Once you’ve begun the process of securing your business from cyber threat the natural temptation is to think that now it’s up to the IT Department to make sure everything stays up to date and safe. Recent research from global specialist Symantec underlines why there’s more to security in a digital era than just IT Security;
Implementing technical solutions across IT Security to secure networks is probably the most well known aspect of keeping data safe. Ensuring an ongoing culture of awareness and understating of proper procedures throughout the organisation is often a major challenge. That’s when staff behaviour and lack of robust process and education can become the biggest threat to security.
It’s a rare sight nowadays to see a post it note stuck to a computer with password and login details on it, but how many staff have just moved that sticky note to the top drawer of their desk, ignoring the procedures that have been clearly explained to them?
Many are now aware that IT Security on a laptop or phone is key to data security, however do your processes to remain compliant with GDPR for example, include what happens if a note book or paper file is left or misplaced? How do you risk assess your business or charity?
Reinforcement of data security needs to happen on an ongoing basis to maintain high levels of awareness and security.

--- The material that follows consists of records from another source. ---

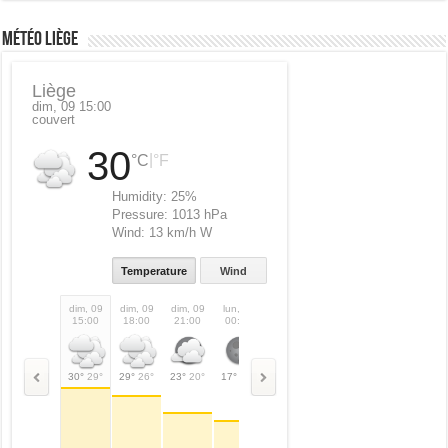
Météo Liège
Liège
dim, 09 15:00
couvert
30
|
°C
°F
Humidity:
25%
Pressure:
1013 hPa
Wind:
13 km/h W
Temperature
Wind
dim, 09
dim, 09
dim, 09
lun, 10
lun, 10
lun, 10
lun, 10
lun,
15:00
18:00
21:00
00:00
03:00
06:00
09:00
12:
30°
29°
29°
26°
23°
20°
17°
17°
15°
15°
19°
19°
26°
26°
27°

Staff who set up work email accounts on their personal devices need to be aware of the risks involved when they then connect to unsecured wifi networks. How many times do we see someone downloading data to a USB stick that they are likely to plug into another network without any thought about the risks?

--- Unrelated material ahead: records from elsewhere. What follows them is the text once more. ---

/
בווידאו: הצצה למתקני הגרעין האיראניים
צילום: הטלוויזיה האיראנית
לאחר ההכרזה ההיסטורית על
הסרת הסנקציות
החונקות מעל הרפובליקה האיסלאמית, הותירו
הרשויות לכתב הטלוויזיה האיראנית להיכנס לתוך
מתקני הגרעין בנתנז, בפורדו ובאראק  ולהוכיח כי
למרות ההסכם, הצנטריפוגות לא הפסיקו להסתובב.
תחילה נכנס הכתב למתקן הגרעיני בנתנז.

Most companies who operate “Bring Your Own Device” initiatives have very strict and clear rules to mitigate the risk of data breach. But there will always be a risk involved with any situation where the device which may be used outside of work with all sorts of applications and social media links, at all times of day or night.
Cyber criminals are developing new and more sophisticated methods of attack on a daily basis and often the most successful use social engineering or rely on a human being to make a mistake.
Symantec found that over two thirds of all targeted cyber attacks start with a phishing email. For any chance of success they need a human to click on a link to give them access to data.
At Net-Defence, our specialist teams develop relevant solutions to help clients maintain ongoing awareness and understanding of the risks among their staff. We work with HR Teams, Boards, Marketing Teams and Legal Teams as well as IT Teams. It is vital to keep staff engaged in the cyber security process and make sure that they are fully bought into a totally secure culture across the organisation. It’s the only way to stop your staff becoming the weakest link in your security.